The Petitions of the Week column highlights some of the cert petitions recently filed in the Supreme Court. A list of all petitions we’re watching is available here.
In its 2000 decision in Hill v. Colorado, the Supreme Court upheld a Colorado law enacted to prevent groups or individuals who oppose abortion from protesting, handing out materials, or speaking to patients, doctors, or staff outside of medical facilities that offer the procedure. Two years ago, when the court overruled the constitutional right to abortion in Dobbs v. Jackson Women’s Health Organization, Justice Samuel Alito wrote in his majority opinion that Hill has “distorted” the First Amendment. This week, we highlight petitions that ask the court to consider, among other things, whether to overrule Hill.
Abortion opponents have brought the question to the court in challenges to two cities’ bans on activism outside of clinics and hospitals.
The city of Englewood, New Jersey, passed an ordinance in 2014 that bars expressive activity of any sort in an eight-foot buffer zone outside entrances or driveways of all health care facilities. The city enacted the ordinance in response to disruptive protests outside a downtown abortion clinic.
In 2022, the Illinois city of Carbondale adopted its own ordinance. Like Englewood, Carbondale chose eight feet as the important metric. But under its regulation, the buffer zones center not on entrances but on people, barring activists from standing closer than eight feet from anyone entering or leaving a medical facility within 100 feet of the building. Carbondale’s city council enacted its ordinance in direct response to Dobbs.
The eight-foot distance in both ordinances is no coincidence. Anti-abortion groups say their members need to be able to get close enough to patients to make eye contact while they advocate against abortion. The Colorado law upheld by the court in Hill created floating, eight-foot buffer zones that shield those walking in and out of health care facilities from such expressive activity. Indeed, Carbondale’s ordinance is essentially — and as the city council’s remarks around its enactment suggest, intentionally — a carbon copy of Colorado’s law.
Anti-abortion activists went to court to challenge both city’s ordinances. In Englewood, local resident Jeryl Turco has been litigating against her city’s regulation for nearly a decade, arguing that it frustrates her ability to share her religious opposition to abortion with patients entering the downtown abortion clinic. And after Carbondale enacted its ordinance, Missouri-based nonprofit Coalition Life asked a federal district court in Illinois to suspend it, contending that the city had made it nearly impossible for its members to travel to the city and speak to people outside its two largest abortion clinics, both located within 100 feet of busy streets and highways.

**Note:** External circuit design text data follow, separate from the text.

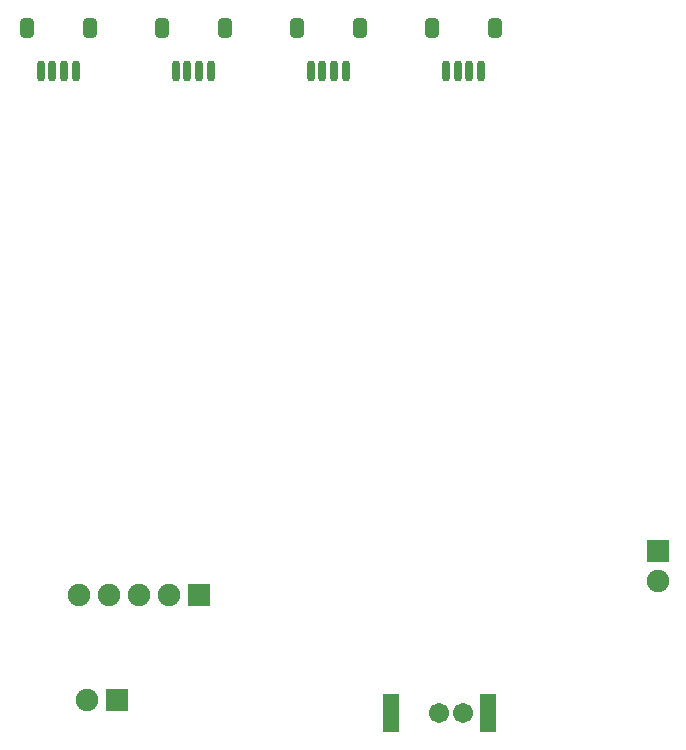
<source format=gbs>
G04*
G04 #@! TF.GenerationSoftware,Altium Limited,Altium Designer,18.1.9 (240)*
G04*
G04 Layer_Color=16711935*
%FSLAX25Y25*%
%MOIN*%
G70*
G01*
G75*
%ADD27R,0.07493X0.07493*%
%ADD28C,0.07493*%
%ADD29R,0.07493X0.07493*%
%ADD30C,0.06706*%
%ADD31R,0.05524X0.12611*%
G04:AMPARAMS|DCode=43|XSize=47.37mil|YSize=67.06mil|CornerRadius=13.84mil|HoleSize=0mil|Usage=FLASHONLY|Rotation=180.000|XOffset=0mil|YOffset=0mil|HoleType=Round|Shape=RoundedRectangle|*
%AMROUNDEDRECTD43*
21,1,0.04737,0.03937,0,0,180.0*
21,1,0.01968,0.06706,0,0,180.0*
1,1,0.02769,-0.00984,0.01968*
1,1,0.02769,0.00984,0.01968*
1,1,0.02769,0.00984,-0.01968*
1,1,0.02769,-0.00984,-0.01968*
%
%ADD43ROUNDEDRECTD43*%
G04:AMPARAMS|DCode=44|XSize=23.75mil|YSize=67.06mil|CornerRadius=7.94mil|HoleSize=0mil|Usage=FLASHONLY|Rotation=0.000|XOffset=0mil|YOffset=0mil|HoleType=Round|Shape=RoundedRectangle|*
%AMROUNDEDRECTD44*
21,1,0.02375,0.05118,0,0,0.0*
21,1,0.00787,0.06706,0,0,0.0*
1,1,0.01587,0.00394,-0.02559*
1,1,0.01587,-0.00394,-0.02559*
1,1,0.01587,-0.00394,0.02559*
1,1,0.01587,0.00394,0.02559*
%
%ADD44ROUNDEDRECTD44*%
D27*
X273500Y-154000D02*
D03*
D28*
Y-164000D02*
D03*
X83000Y-203500D02*
D03*
X80500Y-168676D02*
D03*
X90500D02*
D03*
X100500D02*
D03*
X110500D02*
D03*
D29*
X93000Y-203500D02*
D03*
X120500Y-168676D02*
D03*
D30*
X208374Y-208000D02*
D03*
X200500Y-208000D02*
D03*
D31*
X216641Y-208000D02*
D03*
X184358D02*
D03*
D43*
X219063Y20500D02*
D03*
X198126Y20500D02*
D03*
X174042Y20500D02*
D03*
X153105Y20500D02*
D03*
X84000D02*
D03*
X63063Y20500D02*
D03*
X129021Y20500D02*
D03*
X108084Y20500D02*
D03*
D44*
X214500Y6000D02*
D03*
X210563D02*
D03*
X206626D02*
D03*
X202689D02*
D03*
X169479D02*
D03*
X165542D02*
D03*
X161605D02*
D03*
X157668D02*
D03*
X79437D02*
D03*
X75500D02*
D03*
X71563D02*
D03*
X67626D02*
D03*
X124458D02*
D03*
X120521D02*
D03*
X116584D02*
D03*
X112647D02*
D03*
M02*

</source>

In contrast to the unruly anti-abortion demonstrations that inspired the Englewood law, both Turco and the members of Coalition Life describe their efforts as “sidewalk counseling,” a practice focused on individual, one-on-one conversation, rather than large-scale picketing or protest.
Federal district courts ultimately rebuffed the challenges to both cities’ ordinances. And the U.S. Courts of Appeals for the 3rd and 7th Circuits — which cover New Jersey and Illinois, respectively — affirmed those rulings.
In Turco v. City of Englewood, New Jersey, and Coalition Life v. City of Carbondale, Illinois, Turco and Coalition Life ask the justices to overrule their prior decision in Hill. Characterizing that ruling as a dead letter, they emphasize the court’s repeated efforts to cabin Hill since it was issued over 20 years ago – including both a 2014 decision striking down a Massachusetts law that created 35-foot buffer zones outside medical facilities, and the passage in Dobbs that called Hill into question. The time has come, the challengers argue, for the justices to jettison Hill and make clear that ordinances like those in Englewood and Carbondale are unconstitutional.
Turco v. City of Englewood, New Jersey
23-1189
Issues: (1) Whether the City of Englewood’s speech-free buffer zones, including zones outside an abortion clinic, violate the First Amendment; and (2) whether the Supreme Court should overrule Hill v. Colorado.
United States v. Brewbaker
23-1365
Issue: Whether the existence of a vertical relationship between competing bidders precluded the application of Section 1 of the Sherman Act’s established per se rule against horizontal bid-rigging to respondent’s conduct.
Coalition Life v. City of Carbondale, Illinois
24-57
Issue: Whether the Supreme Court should overrule Hill v. Colorado.
Meadows v. Georgia
24-97
Issue: Whether the right to remove an action against “any officer … for or relating to any act under color of such office,” 28 U.S.C. §1442(a)(1), evaporates when the officer leaves federal office.
Miller v. MBC Development, LP
24-246
Issue: Whether the Federal Arbitration Act preempts state statutes providing that a certain type of claim is exclusively subject to judicial review, when the parties to the dispute have expressly agreed to arbitrate all such claims between them.